Corporate profits in the United States reached record levels in the first quarter of 2026, with net profit margins hitting 15%, the highest since data tracking began in 2009, according to FactSet. This surge has bolstered investor confidence in the equity market despite elevated stock valuations.

The net profit margin, which measures the profit generated from every dollar of revenue, rose sharply from 13.2% in the previous quarter. Growth extended beyond the technology sector, with financial services and industrial companies also reporting margins above their five-year averages. Excluding technology, the S&P 500’s net profit margin stood at 12% for the period.

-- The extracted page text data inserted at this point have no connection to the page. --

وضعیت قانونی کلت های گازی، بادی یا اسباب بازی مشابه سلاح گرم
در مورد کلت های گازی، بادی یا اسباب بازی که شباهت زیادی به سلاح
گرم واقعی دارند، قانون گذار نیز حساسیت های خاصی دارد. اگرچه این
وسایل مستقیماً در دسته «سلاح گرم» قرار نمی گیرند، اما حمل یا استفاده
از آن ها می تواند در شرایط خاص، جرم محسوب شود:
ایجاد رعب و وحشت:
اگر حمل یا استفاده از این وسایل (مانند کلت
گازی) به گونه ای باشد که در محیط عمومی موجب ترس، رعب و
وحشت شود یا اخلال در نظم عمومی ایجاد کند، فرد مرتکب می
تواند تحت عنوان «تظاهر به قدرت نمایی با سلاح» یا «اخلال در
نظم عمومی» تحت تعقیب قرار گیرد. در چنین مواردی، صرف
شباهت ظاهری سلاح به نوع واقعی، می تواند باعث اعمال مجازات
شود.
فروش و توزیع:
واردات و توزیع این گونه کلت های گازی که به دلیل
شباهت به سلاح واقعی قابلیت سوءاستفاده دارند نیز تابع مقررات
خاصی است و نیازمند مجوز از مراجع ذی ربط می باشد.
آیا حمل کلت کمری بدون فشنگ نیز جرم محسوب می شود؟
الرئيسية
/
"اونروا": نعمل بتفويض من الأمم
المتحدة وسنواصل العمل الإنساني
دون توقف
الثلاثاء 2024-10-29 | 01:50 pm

Analysts attribute this strength to improved productivity across sectors, partly driven by advances in artificial intelligence and other emerging technologies. “This is a productivity-driven environment, much like the ’90s were,” said Nancy Tengler, CEO of Laffer Tengler Investments.

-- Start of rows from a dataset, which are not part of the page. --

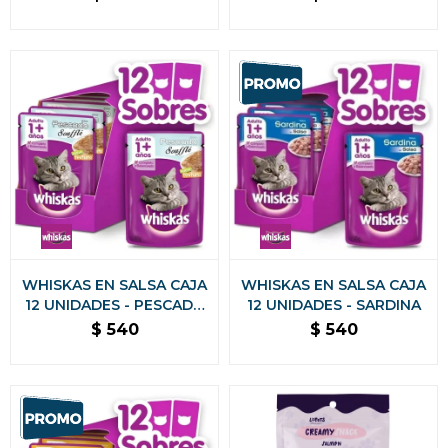
WHISKAS EN SALSA CAJA
WHISKAS EN SALSA CAJA
12 UNIDADES - PESCADO
12 UNIDADES - SARDINA
SOUFFLE
$
540
$
540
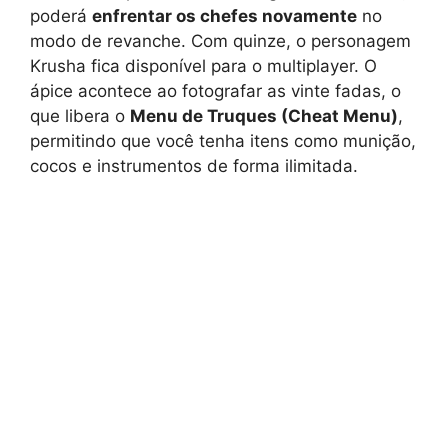
poderá
enfrentar os chefes novamente
no
modo de revanche. Com quinze, o personagem
Krusha fica disponível para o multiplayer. O
ápice acontece ao fotografar as vinte fadas, o
que libera o
Menu de Truques (Cheat Menu)
,
permitindo que você tenha itens como munição,
cocos e instrumentos de forma ilimitada.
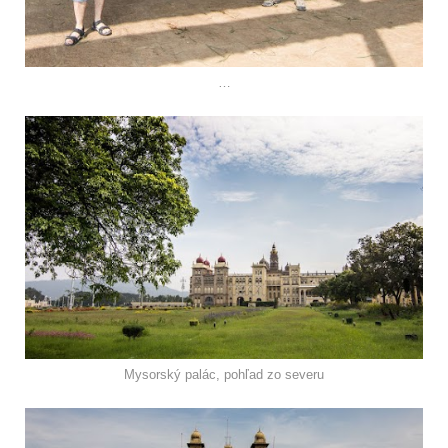
…
Mysorský palác, pohľad zo severu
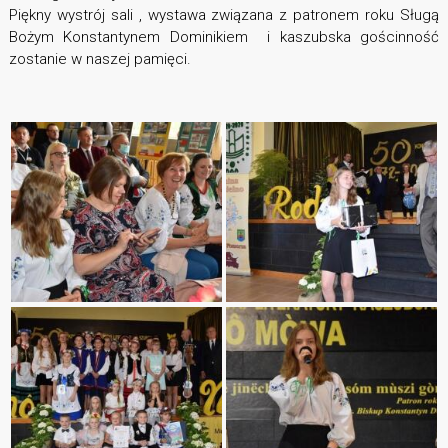
Piękny wystrój sali , wystawa związana z patronem roku Sługą
Bożym Konstantynem Dominikiem i kaszubska gościnność
zostanie w naszej pamięci.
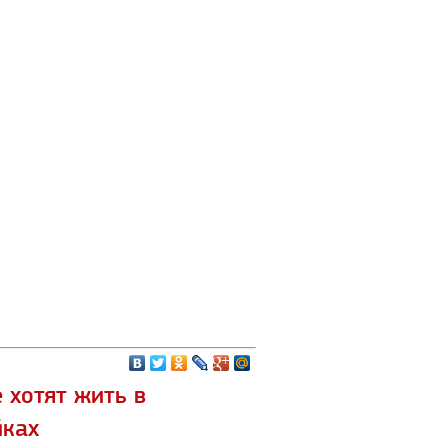
 хотят жить в
йках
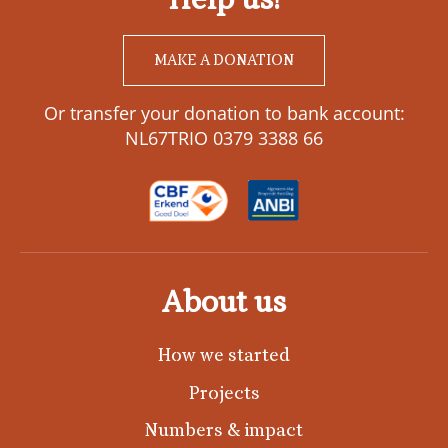
MAKE A DONATION
Or transfer your donation to bank account:
NL67TRIO 0379 3388 66
About us
How we started
Projects
Numbers & impact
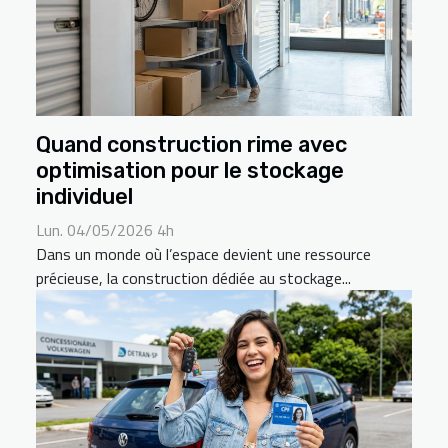
Quand construction rime avec
optimisation pour le stockage
individuel
Lun. 04/05/2026 4h
Dans un monde où l’espace devient une ressource
précieuse, la construction dédiée au stockage...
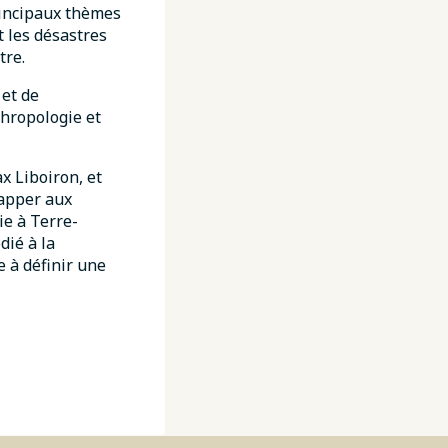
principaux thèmes
t les désastres
tre.
 et de
thropologie et
ax Liboiron, et
happer aux
ie à Terre-
dié à la
e à définir une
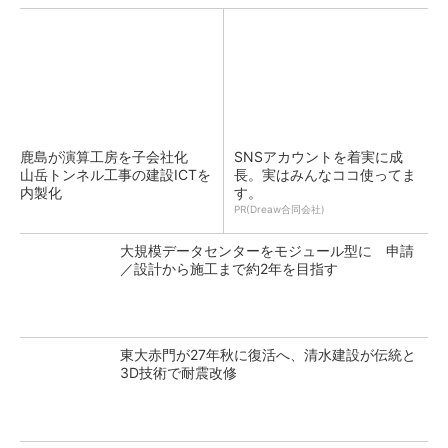
鹿島が演算工房を子会社化
SNSアカウントを着実に成
山岳トンネル工事の建設ICTを
長。実はみんなココ使ってま
内製化
す。
PR(Dreaw合同会社)
大規模データセンターをモジュール型に 申請
／設計から施工まで約2年を目指す
東大赤門が27年秋に復活へ、清水建設が伝統と
3D技術で耐震改修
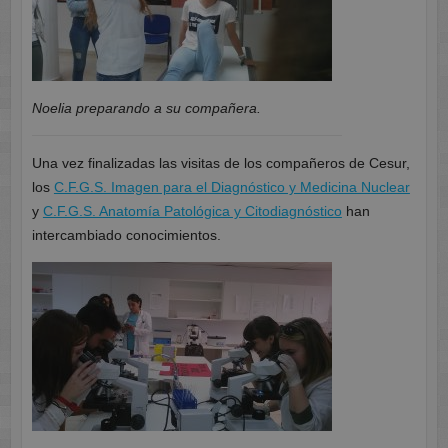
Noelia preparando a su compañera.
Una vez finalizadas las visitas de los compañeros de Cesur,
los
C.F.G.S. Imagen para el Diagnóstico y Medicina Nuclear
y
C.F.G.S. Anatomía Patológica y Citodiagnóstico
han
intercambiado conocimientos.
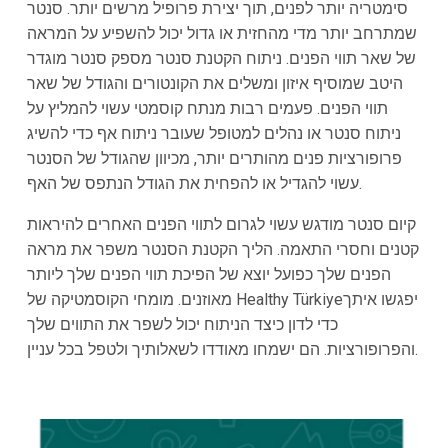
סימטריה יותר לפנים, תוך יצירת פרופיל מרשים יותר. סנטר
שמתרחב יותר מדי מהחזית או גדול יכול להשפיע על המראה
של שאר תווי הפנים. ניתוח הקטנת סנטר מספק סנטר מוגדר
היטב שמוסיף איזון ומשלים את הקונטורים והגודל של שאר
תווי הפנים. פעמים רבות מנתח קוסמטי עשוי להמליץ על
ניתוח סנטר או נהלים למטופל שעובר ניתוח אף כדי להשיג
פרופורציות פנים מהותרים יותר, מכיוון שהגודל של הסנטר
עשוי להגדיל או להפחית את הגודל הנתפס של האף.
קיום סנטר מודגש עשוי לגרום לתווי הפנים האחרים להיראות
קטנים וחסרי התאמה. הליך הקטנת הסנטר משפר את מראה
הפנים שלך כפועל יוצא של הפיכת תווי הפנים שלך ליותר
מאוזנים. מומחי הקוסמטיקה של Healthy Türkiyeיפגשו איתך
כדי לדון כיצד הניתוח יכול לשפר את התווים שלך
והפרופורציות. הם ישמחו מאודדו לשאלותיך ולטפל בכל עניין.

Within the technology sector, companies such as Nvidia and Micron Technology have significantly contributed to margin expansion. However, the AI space presents a mixed picture: chip makers and infrastructure providers are gaining robust profits, while some hyperscale cloud operators face margin pressure due to heavy capital expenditures.

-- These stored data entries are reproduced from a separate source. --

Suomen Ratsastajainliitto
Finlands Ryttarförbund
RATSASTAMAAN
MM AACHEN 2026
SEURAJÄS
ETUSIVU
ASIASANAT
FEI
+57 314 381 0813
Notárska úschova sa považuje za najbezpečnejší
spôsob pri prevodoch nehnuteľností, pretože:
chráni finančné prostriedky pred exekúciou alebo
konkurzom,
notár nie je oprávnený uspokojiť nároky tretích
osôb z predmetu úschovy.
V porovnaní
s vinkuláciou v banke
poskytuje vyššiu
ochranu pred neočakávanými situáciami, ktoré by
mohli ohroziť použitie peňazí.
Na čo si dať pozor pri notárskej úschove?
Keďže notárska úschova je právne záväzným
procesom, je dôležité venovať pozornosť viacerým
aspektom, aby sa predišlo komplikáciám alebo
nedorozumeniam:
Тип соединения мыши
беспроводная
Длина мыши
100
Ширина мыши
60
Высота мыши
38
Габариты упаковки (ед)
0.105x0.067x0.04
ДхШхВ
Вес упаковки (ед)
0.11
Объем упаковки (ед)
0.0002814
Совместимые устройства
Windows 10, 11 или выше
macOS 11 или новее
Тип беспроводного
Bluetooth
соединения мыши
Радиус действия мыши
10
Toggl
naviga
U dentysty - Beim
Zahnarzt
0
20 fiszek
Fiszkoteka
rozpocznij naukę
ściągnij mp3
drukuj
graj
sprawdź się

Overall, earnings growth for S&P 500 companies soared by 29% in the first quarter, marking the fastest pace since late 2021. Expectations for the second quarter remain optimistic, with analysts projecting a net profit margin of approximately 14%. This would still surpass both the prior year’s 13% margin and the five-year average of 12%, though it would fall short of the first quarter’s record.

Some companies have raised prices to counter rising input costs. For example, Apple’s CEO Tim Cook noted that price increases in its products have helped offset higher expenses for memory and storage components.

Concerns persist regarding the durability of these profit margins. The concentration of growth in the technology sector means that any shifts in pricing power or demand could lead to rapid earnings declines. OpenAI, for instance, is reportedly considering cutting prices to compete with rival Anthropic, potentially impacting margins within the AI industry.

Matt Miskin, co-chief investment strategist at Manulife John Hancock Investments, warned that changes in semiconductor demand or pricing dynamics could cause significant reversals in profitability.

Despite strong earnings, stock valuations remain elevated, with the S&P 500 trading at around 20 times projected earnings for the next 12 months, above the decade-long average of 19. Additional pressure on margins could come from tightening financial conditions and rising borrowing costs as the Federal Reserve signals possible interest rate increases to maintain inflation control under new Chairman Kevin Warsh.